But the generated code will be this if we can't see a difference between custom Nets (that we generate the C++ code for) and the built-in ones:

struct Net2: public torch::nn::Module { 
     torch::nn::Net net1{nullptr}; // here's the difference, wrong namespace
     torch::nn::Linear fc{nullptr}; 
   }; 

Built-in layers like conv2_drop: Dropout2d could also miss initial parameters and could (and perhaps should) be specified as conv2_drop = Dropout2d(). Perhaps that clashes with what you suggested?

@Vindaar
Copy link
Member

Vindaar commented Mar 17, 2021

Ah, but that can be easily solved by keeping track of all nets that were user generated (e.g. Net and Net2 in this example) and only prefixing the torch:nn prefix for those, which are not user defined, no?

@HugoGranstrom
Copy link
Member

HugoGranstrom commented Mar 17, 2021

Yes, that should work but then we're back at how to do that safely between macros. As people could use multiple defModule calls and use types defined in one in another. And thus we would need a shared CT table/set. (macrocache doesn't have support for checking if a key is in a table or not btw)

edit: This approach also makes the C++ generation more complex as it must first parse all the code, and then create all of the C++ structs. The current approach just creates the C++ code while parsing which is more simple. With different syntaxes that could still be the case, but that's just me being lazy 🤣

@Vindaar
Copy link
Member

Vindaar commented Mar 17, 2021

Oh ok, now I'm starting to see what you're talking about.

A shared CT table is something that should be supported anyways, imo. So it's only a matter of time until that is / should be implemented. Maybe one of us can help out improving the macrocache module for the purpose?

With the fully untyped, no state approach, another option might be something like wrapping the name in a call, e.g.:

defModule:
  type 
    Net = object of Module 
      conv1 = Conv2d(1, 10, 5)
      conv2 = Conv2d(10, 20, 5)
      conv2_drop: Dropout2d # no value means passing no parameters
      fc1 = Linear(320, 50)
      fc2 = Linear(50, 10)
    Net2 = object of Module
      net1 = custom(Net())
      fc = Linear(100, 100)

e.g. custom to indicate this is not a builtin torch type. Bikeshed on the name. custom, local, ...
Leaves the syntax alive, is easy to extract, can be documented well.

@HugoGranstrom
Copy link
Member

Yeah, it definitely should be supported, and we probably should help improve it. But it feels like it's quite convoluted to handle everything in an IC-safe way without digging our fingers into how the internals of IC works 🤔

That approach is more feasible and future-proof in my opinion 😄 And you have a good point in that it is easier to document and understand than different syntaxes. And the hardest part is of course finding a good name for it 🤣 but custom is a good name that may very well stay. And it looks even more like a syntactic thing with net1 = custom Net() (that reminds me I'll have to handle two cases:P)

§ **TASKS TO PERFORM**:
#1 Reproduce the defModule discussion word for word from "struct Net2: public" to "user defined, no?".
#2 Answer these questions from the defModule discussion:
(a) What does the macrocache module lack support for?
(b) In the defModule code sample, what does giving conv2_drop no value mean?
(c) What name is proposed for wrapping a net to show it is not a builtin torch type?
#3 Go on with the defModule discussion, starting after its final sentence.

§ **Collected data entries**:

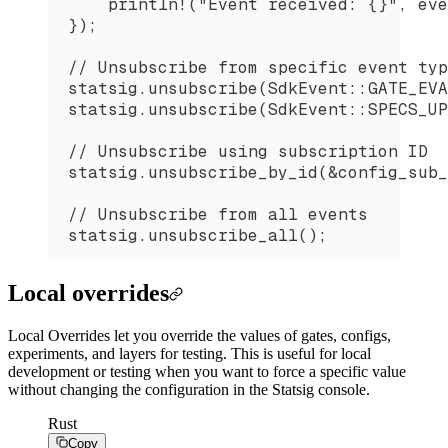
    println!("Event received: {}", eve
});
// Unsubscribe from specific event typ
statsig.unsubscribe(SdkEvent::GATE_EVA
statsig.unsubscribe(SdkEvent::SPECS_UP
// Unsubscribe using subscription ID
statsig.unsubscribe_by_id(&config_sub_
// Unsubscribe from all events
statsig.unsubscribe_all();
Local overrides
Local Overrides let you override the values of gates, configs,
experiments, and layers for testing. This is useful for local
development or testing when you want to force a specific value
without changing the configuration in the Statsig console.
Rust
Copy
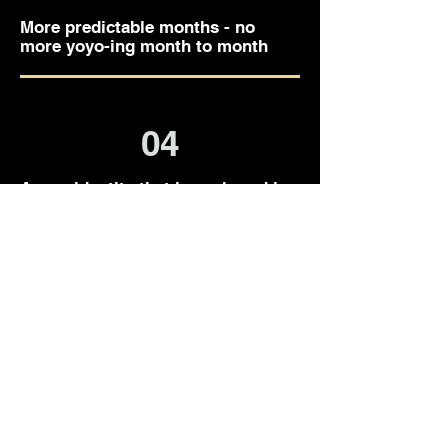
More predictable months - no
more yoyo-ing month to month
04
A new identity that is anchored in
self-trust and confidence
SIGN ME UP
Lets Go!
6-Month Mastermind
Enrollment is open year-round.
✨ Book a call when it feels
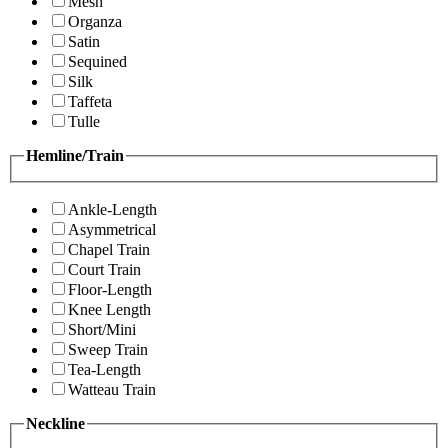
Mesh
Organza
Satin
Sequined
Silk
Taffeta
Tulle
Hemline/Train
Ankle-Length
Asymmetrical
Chapel Train
Court Train
Floor-Length
Knee Length
Short/Mini
Sweep Train
Tea-Length
Watteau Train
Neckline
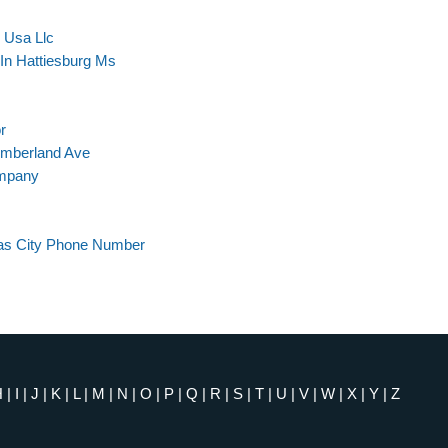
s Usa Llc
In Hattiesburg Ms
r
umberland Ave
ompany
as City Phone Number
H
|
I
|
J
|
K
|
L
|
M
|
N
|
O
|
P
|
Q
|
R
|
S
|
T
|
U
|
V
|
W
|
X
|
Y
|
Z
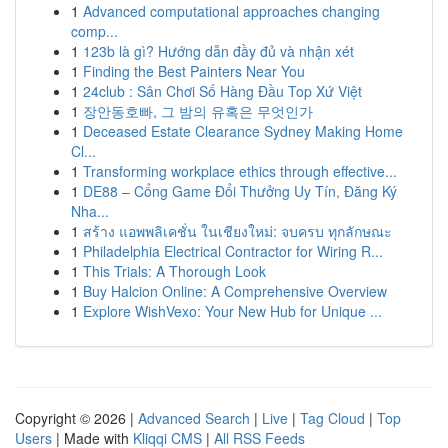
1
Advanced computational approaches changing
comp...
1
123b là gì? Hướng dẫn đầy đủ và nhận xét
1
Finding the Best Painters Near You
1
24club : Sân Chơi Số Hàng Đầu Top Xứ Việt
1
장안동호빠, 그 밤의 유혹은 무엇인가
1
Deceased Estate Clearance Sydney Making Home
Cl...
1
Transforming workplace ethics through effective...
1
DE88 – Cổng Game Đổi Thưởng Uy Tín, Đăng Ký
Nha...
1
สร้าง แอพพลิเคชั่น ในเชียงใหม่: จบครบ ทุกลักษณะ
1
Philadelphia Electrical Contractor for Wiring R...
1
This Trials: A Thorough Look
1
Buy Halcion Online: A Comprehensive Overview
1
Explore WishVexo: Your New Hub for Unique ...
Copyright © 2026 |
Advanced Search
|
Live
|
Tag Cloud
|
Top
Users
| Made with
Kliqqi CMS
|
All RSS Feeds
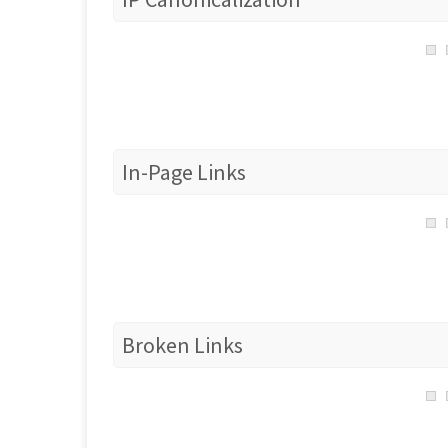
In-Page Links
Broken Links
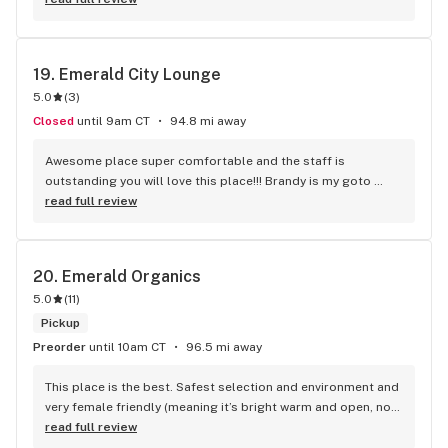
19. 
Emerald City Lounge
5.0
(
3
)
Closed
until 9am CT
94.8 mi away
Awesome place super comfortable and the staff is 
outstanding you will love this place!!! Brandy is my goto 
Budtender she’s knowledgable and super friendly!!
read full review
20. 
Emerald Organics
5.0
(
11
)
Pickup
Preorder
until 10am CT
96.5 mi away
This place is the best. Safest selection and environment and 
very female friendly (meaning it’s bright warm and open, not 
like those hole in the wall dark places where the employees 
read full review
stare you the whole time you’re there) great staff that care 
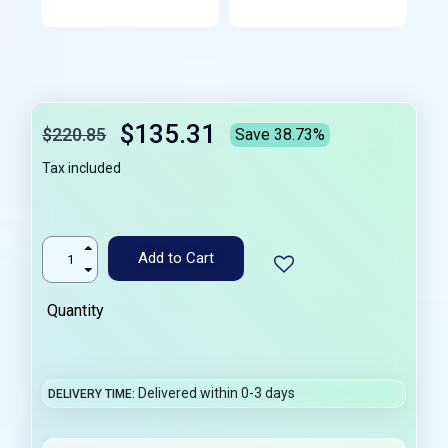
$135.31
$220.85
Save 38.73%
Tax included
Add to Cart
Quantity
Delivered within 0-3 days
DELIVERY TIME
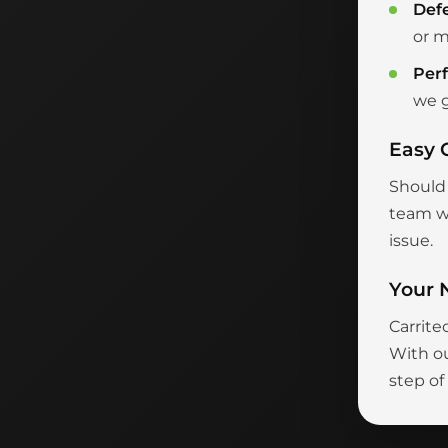
Def
or m
Per
we g
Easy 
Should 
team wi
issue.
Your 
Carrite
With ou
step of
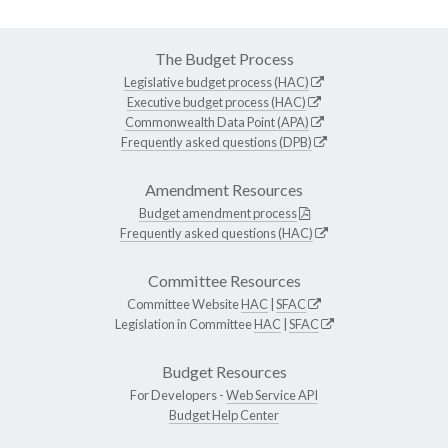
The Budget Process
Legislative budget process (HAC)
Executive budget process (HAC)
Commonwealth Data Point (APA)
Frequently asked questions (DPB)
Amendment Resources
Budget amendment process
Frequently asked questions (HAC)
Committee Resources
Committee Website
HAC
|
SFAC
Legislation in Committee
HAC
|
SFAC
Budget Resources
For Developers -
Web Service API
Budget Help Center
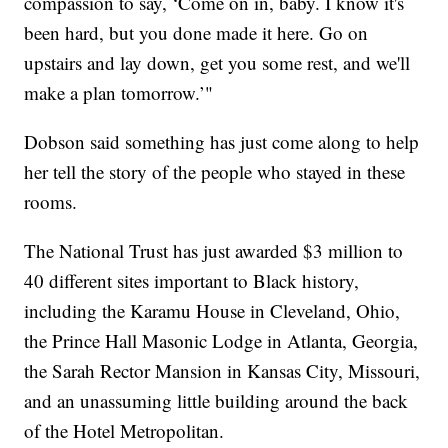
compassion to say, ‘Come on in, baby. I know it's
been hard, but you done made it here. Go on
upstairs and lay down, get you some rest, and we'll
make a plan tomorrow.’"
Dobson said something has just come along to help
her tell the story of the people who stayed in these
rooms.
The National Trust has just awarded $3 million to
40 different sites important to Black history,
including the Karamu House in Cleveland, Ohio,
the Prince Hall Masonic Lodge in Atlanta, Georgia,
the Sarah Rector Mansion in Kansas City, Missouri,
and an unassuming little building around the back
of the Hotel Metropolitan.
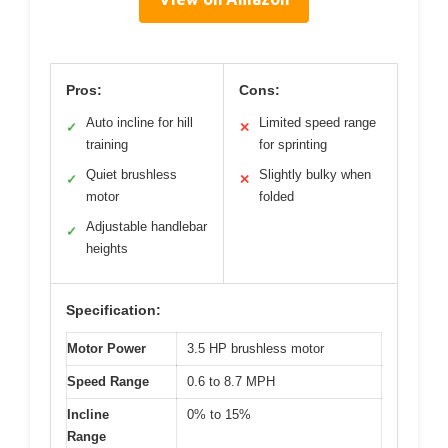
Pros:
Cons:
Auto incline for hill
Limited speed range
✓
✕
training
for sprinting
Quiet brushless
Slightly bulky when
✓
✕
motor
folded
Adjustable handlebar
✓
heights
Specification:
Motor Power
3.5 HP brushless motor
Speed Range
0.6 to 8.7 MPH
Incline
0% to 15%
Range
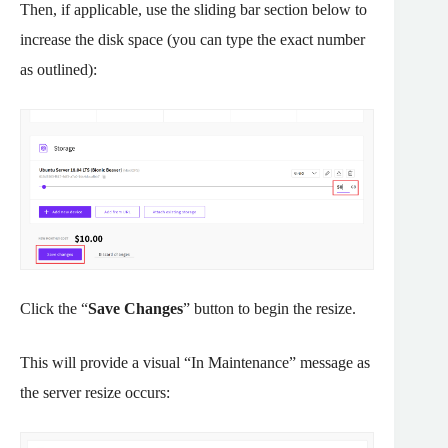
Then, if applicable, use the sliding bar section below to
increase the disk space (you can type the exact number
as outlined):
Click the “
Save Changes
” button to begin the resize.
This will provide a visual “In Maintenance” message as
the server resize occurs:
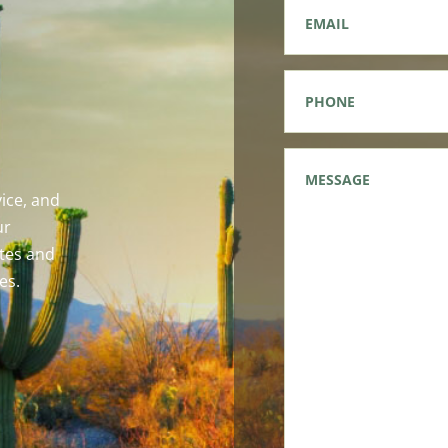
Email
*
Phone
*
Message
*
ice, and
ur
tes and
es.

§ **ANSWERS BY ITEM**:
#1
struct Net2: public torch::nn::Module { 
     torch::nn::Net net1{nullptr}; // here's the difference, wrong namespace
     torch::nn::Linear fc{nullptr}; 
   }; 

Built-in layers like conv2_drop: Dropout2d could also miss initial parameters and could (and perhaps should) be specified as conv2_drop = Dropout2d(). Perhaps that clashes with what you suggested?

@Vindaar
Copy link
Member

Vindaar commented Mar 17, 2021

Ah, but that can be easily solved by keeping track of all nets that were user generated (e.g. Net and Net2 in this example) and only prefixing the torch:nn prefix for those, which are not user defined, no?

#2
(a) Checking whether a key is in a table or not.
(b) Passing no parameters.
(c) custom.

#3
@HugoGranstrom
Copy link
Member

HugoGranstrom commented Mar 19, 2021

Mnist now works without having to manually emit the C++ type and the init proc is generated automatically as well. I'm not really sure how to handle the nested Nets though, and specifically how to emit the C++ code for them. I thought I could just do:

struct Net: public torch::nn::Module {
	torch::nn::Conv2d conv1{nullptr};
	torch::nn::Conv2d conv2{nullptr};
	torch::nn::Dropout2d conv2_drop{nullptr};
	torch::nn::Linear fc1{nullptr};
	torch::nn::Linear fc2{nullptr};
};
struct Net2: public torch::nn::Module {
	torch::nn::Linear fc1{nullptr};
	Net net1{nullptr}; // error here
};

But then I get this error:

error C2664: 'Net::Net(const Net &)': cannot convert argument 1 from 'nullptr' to 'const Net &'
note: Reason: cannot convert from 'nullptr' to 'const Net'
note: No constructor could take the source type, or constructor overload resolution was ambiguous

It feels like Net isn't a shared_ptr really as it should be? Any ideas on how to approach it? Must we define it as a pointer ourselves or does the inheritance handle that for us?

@Vindaar
Copy link
Member

Vindaar commented Mar 19, 2021

Great work!

About the issue, maybe this doesn't make any sense, but:
Maybe the issue is simply that Net does not define a constructor that takes a single pointer? So that the solution would be to add a simple constructor line for each custom module we create? I tried checking the source of what kind of constructors those already implemented classes provide, but when I saw the TORCH_MODULE macro here:
https://pytorch.org/cppdocs/api/program_listing_file_torch_csrc_api_include_torch_nn_modules_linear.h.html
I kinda gave up.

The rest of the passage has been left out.